Pia Gsaller: Absolut. Gerade in den letzten Jahren habe ich gesehen, wie die Jungen immer mehr hinterfragen und auch frecher werden: „Warum muss ich das machen?“ Das ist gut. Wir haben kein Problem, unsere Listen zu füllen. Daher ist es auch so wichtig, dass sich bei den Jugendvertrauensratswahlen möglichst viele beteiligen können. In meinem Lehrberuf als Applikationsentwicklerin beginnen die Lehrlinge jedoch oft erst mit 20 Jahren. Sie wollen dann mitbestimmen und Jugendvertrauensrat werden, sind aber zu alt.
„Egal, ob Mitglied oder nicht, egal, ob mit Funktion oder ohne. Beteiligung darf kein Privileg sein – sie muss Alltag werden.“
Leon Hartl, Bundesvorsitzender der Österreichischen Gewerkschaftsjugend
Leon Hartl: Gleichzeitig beobachte ich auch einen anderen Trend: In Vereinen und Betrieben engagieren sich die Jungen immer weniger. Es gibt Nachwuchsprobleme. Warum? Weil sie sich nicht vertreten fühlen. Weil sie oft den Eindruck haben: „Da redet eh keiner mit mir. Da hört mir eh niemand zu.“ Deshalb planen wir als ÖGJ ein neues Veranstaltungsformat – offen für alle jungen Menschen. Egal, ob Mitglied oder nicht, egal, ob mit Funktion oder ohne. Beteiligung darf kein Privileg sein – sie muss Alltag werden.
Leon Hartl: Es gibt bei vielen Betriebsrät:innen bereits das Bewusstsein, die Jungen mehr einzubinden. Dennoch tun wir uns grundsätzlich schwer, Jugendvertrauensrät:innen in den Betriebsrat zu kriegen. Die fühlen sich dort oft verloren. Es hängt meist vom Willen der Betriebsratsvorsitzenden ab, ob der Jugendvertrauensrat miteingebunden wird. Mich erstaunt diese Problemlage. Denn in den nächsten Jahren werden viele Betriebsratsmitglieder in Pension gehen und es wird zu Unterbesetzungen kommen. Warum also nicht die Jungen mehr fördern?
Pia Gsaller: Der Altersdurchschnitt im Betriebsrat ist einerseits sehr hoch, er ist aber auch sehr männerdominiert. Hier gibt es womöglich auch eine Abwehrhaltung gegenüber den Jungen aus Angst vor einer „Cancel-Culture“. Dabei können wir gegenseitig voneinander lernen – das erlebe ich selbst.
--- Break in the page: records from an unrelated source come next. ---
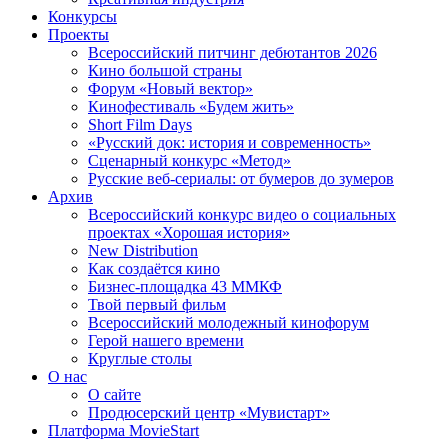
Конкурсы
Проекты
Всероссийский питчинг дебютантов 2026
Кино большой страны
Форум «Новый вектор»
Кинофестиваль «Будем жить»
Short Film Days
«Русский док: история и современность»
Сценарный конкурс «Метод»
Русские веб-сериалы: от бумеров до зумеров
Архив
Всероссийский конкурс видео о социальных
проектах «Хорошая история»
New Distribution
Как создаётся кино
Бизнес-площадка 43 ММКФ
Твой первый фильм
Всероссийский молодежный кинофорум
Герой нашего времени
Круглые столы
О нас
О сайте
Продюсерский центр «Мувистарт»
Платформа MovieStart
Pia Gsaller: Ich komme vom Land und habe dort eine Wirtschaftsschule besucht. Da wurde man darauf getrimmt, Unternehmer:in zu werden. Bis ich nach Wien kam, habe ich nichts von Sozialpartnerschaft und Gewerkschaftsarbeit mitgekriegt. Auch jetzt in der Berufsschule wird uns nicht beigebracht, wie ich als Arbeitnehmer:in einen Steuerausgleich mache. Das sind aber die Basics. Wir müssen unbedingt anfangen, über Gewerkschaftsarbeit schon in der Hauptschule aufzuklären.
Leon Hartl: Schon seit der Schulzeit war ich immer auf der Seite von jenen, die es nicht leicht haben. Vielleicht, weil auch ich es nicht immer leicht gehabt habe. Wer sich wie wir engagiert, hat diesen unbiegsamen Willen, Gerechtigkeit umzusetzen.
Pia Gsaller, 24, macht eine Lehre zur Applikationsentwicklerin bei den ÖBB und war dort von 2022 bis 2024 Vorsitzende der Konzernjugendvertretung. Die Kärntnerin engagiert sich in der Österreichischen Gewerkschaftsjugend und ist Mitglied des vida-Bundesjugendpräsidiums.
Leon Hartl, 25, hat eine Ausbildung zum Versicherungskaufmann absolviert und ist seit 2024 neuer Bundesvorsitzender der Österreichischen Gewerkschaftsjugend. Außerdem ist der Linzer Landesjugendvorsitzender der GPA Oberösterreich und Bundesvorstandsmitglied des ÖGB.